Initial Experience with Apixaban for Extended Venous Thromboembolism Prophylaxis After Radical Cystectomy


Patients who undergo radical cystectomy (RC) are at elevated risk of venous thromboembolism and associated morbidity and mortality. Guidelines recommend extended thromboprophylaxis (ETP), typically with heparins, but adherence is low. Outside urology, low-dose apixaban has been used for postoperative ETP with success. We describe our first experiences with low-dose apixaban for ETP after RC for bladder cancer. In our sample of 72 patients who underwent RC for cancer and subsequently received apixaban 2.5 mg twice daily for ETP, there were no symptomatic thromboembolic events and no major bleeding events. Other complication rates were in line with historical reports. Our experience with apixaban 2.5 mg twice daily for ETP after RC demonstrates safety and potential efficacy. A transition from injectable to oral thromboprophylaxis has the potential to improve adherence and patient satisfaction, while allowing the possibility of further extending prophylaxis beyond 28 d, which may be beneficial in selected patients.
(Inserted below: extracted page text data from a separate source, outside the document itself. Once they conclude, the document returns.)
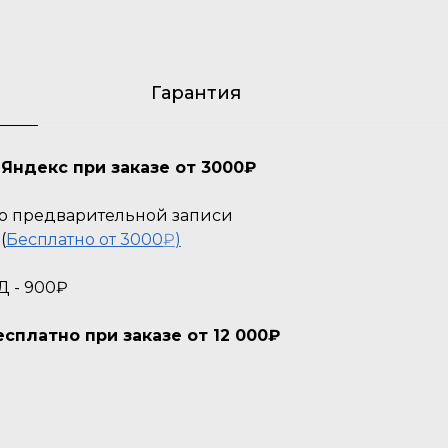
Гарантия
Яндекс при заказе от 3000₽
 По предварительной записи
(
Бесплатно от 3000
₽
)
Д - 900₽
платно при заказе от 12 000₽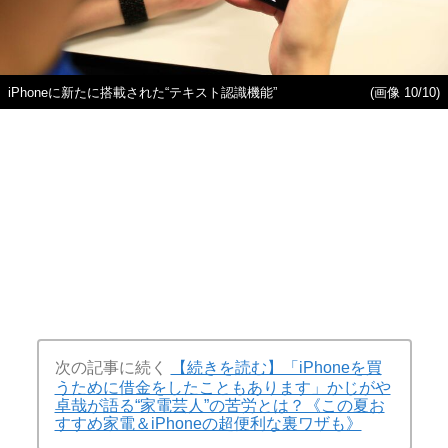
iPhoneに新たに搭載された“テキスト認識機能”
(画像 10/10)
次の記事に続く
【続きを読む】「iPhoneを買
うために借金をしたこともあります」かじがや
卓哉が語る“家電芸人”の苦労とは？《この夏お
すすめ家電＆iPhoneの超便利な裏ワザも》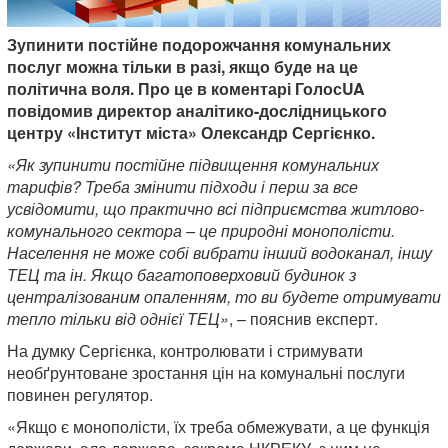
Зупинити постійне подорожчання комунальних
послуг можна тільки в разі, якщо буде на це
політична воля. Про це в коментарі ГолосUA
повідомив директор аналітико-дослідницького
центру «Інститут міста» Олександр Сергієнко.
«Як зупинити постійне підвищення комунальних
тарифів? Треба змінити підходи і перш за все
усвідомити, що практично всі підприємства житлово-
комунального сектора – це природні монополісти.
Населення не може собі вибрати інший водоканал, іншу
ТЕЦ та ін. Якщо багатоповерховий будинок з
централізованим опаленням, то ви будете отримувати
тепло тільки від однієї ТЕЦ»
, – пояснив експерт.
На думку Сергієнка, контролювати і стримувати
необґрунтоване зростання цін на комунальні послуги
повинен регулятор.
«Якщо є монополісти, їх треба обмежувати, а це функція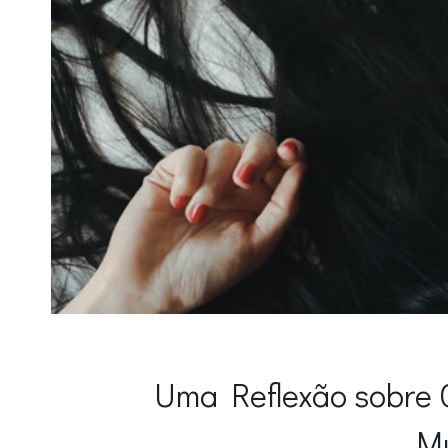
Uma Reflexão sobre 
M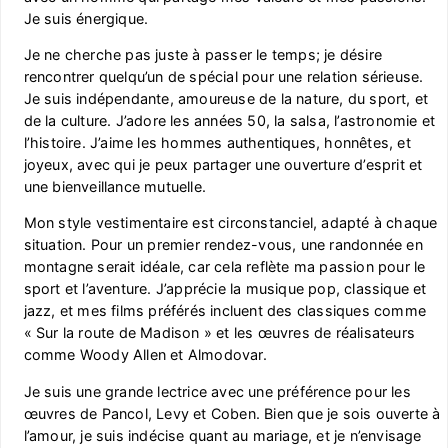
Je suis énergique.
Je ne cherche pas juste à passer le temps; je désire
rencontrer quelqu’un de spécial pour une relation sérieuse.
Je suis indépendante, amoureuse de la nature, du sport, et
de la culture. J’adore les années 50, la salsa, l’astronomie et
l’histoire. J’aime les hommes authentiques, honnêtes, et
joyeux, avec qui je peux partager une ouverture d’esprit et
une bienveillance mutuelle.
Mon style vestimentaire est circonstanciel, adapté à chaque
situation. Pour un premier rendez-vous, une randonnée en
montagne serait idéale, car cela reflète ma passion pour le
sport et l’aventure. J’apprécie la musique pop, classique et
jazz, et mes films préférés incluent des classiques comme
« Sur la route de Madison » et les œuvres de réalisateurs
comme Woody Allen et Almodovar.
Je suis une grande lectrice avec une préférence pour les
œuvres de Pancol, Levy et Coben. Bien que je sois ouverte à
l’amour, je suis indécise quant au mariage, et je n’envisage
Further evaluation of apixaban for thromboprophylaxis in urologic cancer surgery is warranted.

European Urology Focus

This is the first paper (to our knowledge) to evaluate the use of low dose apixaban for extended thromboprophylaxis after urological surgery. We studied early outcomes in 72 patients at the University of Missouri and St. Louis University. There were no major bleeding events and no symptomatic thrombotic events.